» EXPLORE THE MATERIAL
1 > Answer these questions using the post about the baby wrap.
(a) What is the one thing the writer has not yet attempted?
(b) Who is the wrap designed to be worn by?
(c) What item of clothing does the writer say they don't even own?
2 > Resume the post about wearing a baby wrap, carrying it on past its final paragraph.

══ SOURCE TEXT

To wrap or not to wrap?

In these first few weeks as a parent, I’ve found that I’m slowly getting used to all the baby-related logistics required when getting out of the house. Loading up the travel system, carrycot and car seat? Leave it with me. Changing a nappy anywhere at the drop of a hat? No problem. Making sure we have enough wipes and cotton wool to clean up the mother of all poo explosions? Done.

But, there is one thing I am yet to attempt: Wearing the baby wrap in public.

Don’t get me wrong, it’s incredibly useful as it keeps baby M perfectly snug in huge swathes of material, enabling the wearer to happily go about their business with the luxury of having both hands free (I didn’t intend for that to be as rude as it sounds). It’s also comfortable and designed for both mums and dads to wear. So, what’s my hesitation? Well, thanks to the wrap’s promotional material, I think it might have something to do with this guy:


You see, I worry that the wrap somehow turns new dads into posers who stand in front of graffiti-emblazoned walls, whilst their child wears a look that says “This is really embarrassing, just let me go to sleep”.

Would I start trying to stand with my hips poised at a funky angle whilst giving the camera a slightly creepy grin?

I don’t even own a hat, but would I end up searching the internet for one like this striking example – not to mention the black fingerless gloves which give the whole outfit a look that sits somewhere between Freddy Krueger and a failed pop band from the 1980s? All in the name of living up to the high standards set here?

════
══ INFORMATION PROVIDED

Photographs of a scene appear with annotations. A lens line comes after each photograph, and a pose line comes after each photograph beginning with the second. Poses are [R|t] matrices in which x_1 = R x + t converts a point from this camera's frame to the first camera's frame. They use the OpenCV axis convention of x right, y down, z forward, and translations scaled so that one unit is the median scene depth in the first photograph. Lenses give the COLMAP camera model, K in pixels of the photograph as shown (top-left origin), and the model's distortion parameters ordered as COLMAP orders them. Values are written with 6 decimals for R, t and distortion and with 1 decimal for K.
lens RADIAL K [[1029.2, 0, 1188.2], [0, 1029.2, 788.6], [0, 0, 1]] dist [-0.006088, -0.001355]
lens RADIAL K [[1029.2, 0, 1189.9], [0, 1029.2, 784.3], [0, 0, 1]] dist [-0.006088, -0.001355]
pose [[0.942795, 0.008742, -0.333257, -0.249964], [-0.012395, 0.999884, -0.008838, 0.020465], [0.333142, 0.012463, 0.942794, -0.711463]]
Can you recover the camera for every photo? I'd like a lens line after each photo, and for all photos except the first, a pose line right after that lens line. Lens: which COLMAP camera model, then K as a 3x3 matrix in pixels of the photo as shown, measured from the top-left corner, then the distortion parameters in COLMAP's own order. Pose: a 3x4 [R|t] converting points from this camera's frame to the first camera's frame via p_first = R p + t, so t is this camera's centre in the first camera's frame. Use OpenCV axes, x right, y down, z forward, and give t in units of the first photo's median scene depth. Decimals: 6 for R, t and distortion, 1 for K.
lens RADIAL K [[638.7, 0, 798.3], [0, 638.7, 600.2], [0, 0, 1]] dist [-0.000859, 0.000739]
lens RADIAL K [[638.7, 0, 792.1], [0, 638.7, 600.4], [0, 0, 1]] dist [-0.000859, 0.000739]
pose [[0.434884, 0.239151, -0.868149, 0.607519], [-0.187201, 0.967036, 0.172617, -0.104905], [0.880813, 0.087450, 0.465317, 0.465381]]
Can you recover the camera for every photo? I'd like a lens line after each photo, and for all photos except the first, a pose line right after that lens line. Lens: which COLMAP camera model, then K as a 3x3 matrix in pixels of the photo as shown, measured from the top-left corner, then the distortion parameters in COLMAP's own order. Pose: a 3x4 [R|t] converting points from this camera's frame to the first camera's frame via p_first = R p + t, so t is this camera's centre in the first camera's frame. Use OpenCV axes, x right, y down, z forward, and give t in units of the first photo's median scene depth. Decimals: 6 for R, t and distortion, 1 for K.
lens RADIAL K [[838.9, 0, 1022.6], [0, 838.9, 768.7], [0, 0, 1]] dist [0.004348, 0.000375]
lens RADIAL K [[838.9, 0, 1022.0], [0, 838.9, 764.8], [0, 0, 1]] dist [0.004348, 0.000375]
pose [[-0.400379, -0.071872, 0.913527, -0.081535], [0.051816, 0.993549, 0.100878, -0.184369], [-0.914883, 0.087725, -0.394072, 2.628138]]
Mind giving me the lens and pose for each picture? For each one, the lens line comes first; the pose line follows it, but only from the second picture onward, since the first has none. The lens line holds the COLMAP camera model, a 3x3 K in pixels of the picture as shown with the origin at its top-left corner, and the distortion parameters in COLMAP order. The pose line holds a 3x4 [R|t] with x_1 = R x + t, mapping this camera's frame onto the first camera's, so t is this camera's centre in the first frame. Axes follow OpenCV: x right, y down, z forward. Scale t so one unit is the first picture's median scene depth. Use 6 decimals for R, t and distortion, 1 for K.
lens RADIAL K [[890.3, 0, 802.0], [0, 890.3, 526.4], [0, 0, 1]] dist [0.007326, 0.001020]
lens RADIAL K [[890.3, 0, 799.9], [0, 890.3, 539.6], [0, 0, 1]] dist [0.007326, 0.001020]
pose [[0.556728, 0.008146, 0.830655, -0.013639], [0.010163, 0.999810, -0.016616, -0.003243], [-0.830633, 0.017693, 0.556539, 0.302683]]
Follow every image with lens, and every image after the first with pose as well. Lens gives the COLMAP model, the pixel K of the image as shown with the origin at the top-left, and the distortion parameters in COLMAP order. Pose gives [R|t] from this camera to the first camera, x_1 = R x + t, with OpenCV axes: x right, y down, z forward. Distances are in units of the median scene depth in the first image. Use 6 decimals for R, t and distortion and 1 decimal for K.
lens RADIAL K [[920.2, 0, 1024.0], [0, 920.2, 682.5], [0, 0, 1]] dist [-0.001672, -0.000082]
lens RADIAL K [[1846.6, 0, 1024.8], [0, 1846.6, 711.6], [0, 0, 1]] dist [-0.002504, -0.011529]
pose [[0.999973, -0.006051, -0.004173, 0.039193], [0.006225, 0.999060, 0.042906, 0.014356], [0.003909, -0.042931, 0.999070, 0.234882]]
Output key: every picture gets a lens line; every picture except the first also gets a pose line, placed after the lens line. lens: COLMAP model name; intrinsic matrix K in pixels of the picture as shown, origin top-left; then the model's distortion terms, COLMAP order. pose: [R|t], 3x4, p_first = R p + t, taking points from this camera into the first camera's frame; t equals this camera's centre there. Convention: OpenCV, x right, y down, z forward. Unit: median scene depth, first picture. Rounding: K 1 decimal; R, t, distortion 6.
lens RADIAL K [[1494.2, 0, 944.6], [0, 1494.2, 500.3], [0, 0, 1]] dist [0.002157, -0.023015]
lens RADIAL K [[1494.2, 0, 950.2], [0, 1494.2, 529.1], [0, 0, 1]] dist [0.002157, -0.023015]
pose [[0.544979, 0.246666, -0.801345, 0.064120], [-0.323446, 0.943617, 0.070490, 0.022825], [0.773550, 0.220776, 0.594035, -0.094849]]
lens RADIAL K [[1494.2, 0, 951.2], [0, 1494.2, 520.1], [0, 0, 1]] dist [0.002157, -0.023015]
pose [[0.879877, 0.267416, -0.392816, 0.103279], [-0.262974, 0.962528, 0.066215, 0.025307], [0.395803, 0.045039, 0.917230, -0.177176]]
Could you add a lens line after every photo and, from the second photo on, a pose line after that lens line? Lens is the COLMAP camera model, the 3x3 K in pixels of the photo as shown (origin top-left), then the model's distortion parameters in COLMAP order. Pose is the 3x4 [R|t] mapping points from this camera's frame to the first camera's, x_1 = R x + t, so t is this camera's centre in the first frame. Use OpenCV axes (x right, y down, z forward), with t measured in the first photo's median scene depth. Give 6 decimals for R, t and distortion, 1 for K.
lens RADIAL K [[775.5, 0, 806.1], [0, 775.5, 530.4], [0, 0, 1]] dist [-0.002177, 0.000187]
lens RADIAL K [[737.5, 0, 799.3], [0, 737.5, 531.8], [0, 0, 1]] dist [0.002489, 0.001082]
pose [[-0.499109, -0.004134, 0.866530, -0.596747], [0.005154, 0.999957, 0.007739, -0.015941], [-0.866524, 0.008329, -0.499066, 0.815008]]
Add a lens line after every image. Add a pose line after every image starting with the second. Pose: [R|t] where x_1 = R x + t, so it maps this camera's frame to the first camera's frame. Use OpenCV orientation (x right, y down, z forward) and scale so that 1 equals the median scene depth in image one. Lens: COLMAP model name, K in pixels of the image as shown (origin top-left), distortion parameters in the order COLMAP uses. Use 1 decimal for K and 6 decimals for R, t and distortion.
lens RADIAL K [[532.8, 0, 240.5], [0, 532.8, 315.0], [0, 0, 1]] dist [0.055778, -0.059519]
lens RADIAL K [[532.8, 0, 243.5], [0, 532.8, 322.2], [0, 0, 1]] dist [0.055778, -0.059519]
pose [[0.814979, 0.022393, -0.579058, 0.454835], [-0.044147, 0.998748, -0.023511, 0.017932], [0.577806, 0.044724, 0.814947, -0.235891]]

════

» ANSWERS TO THE PROBLEMS
1 >
(a) Wearing the baby wrap in public.
(b) Both mums and dads.
(c) A hat.

2 >
Alternatively, it could have absolutely nothing to do with the sophisticated devil above and more to do with the fact that I still can’t tie the bloody thing properly.

And so it begins…

Little Feet

“The sleeping habits of a newborn baby are perfectly logical and sensible – unless you’re not a newborn baby”from ‘The Rough Guide to Babies and Toddlers’ by Kaz Cooke.

She’s here 🙂

Baby M arrived into our world just over three weeks ago after procrastinating about just how long past her scheduled arrival date she wanted to keep her mum and I waiting for.

But, and I’m still beaming with pride as I write this, she is most definitely worth that extra wait and the nine months of planning, worry, apprehension and excitement that preceded it.

Both baby and mum had a bit of a scare when the time came, but thankfully came through unscathed and I am totally besotted with them.

And so it’s begun. Despite still not having got over the phase of just staring at Baby M and whispering to my wife “we created that”, the process of working our way up probably the steepest learning curve known to man has started in earnest.

Of course, that journey would probably be a lot easier if we could actually get a decent night’s sleep.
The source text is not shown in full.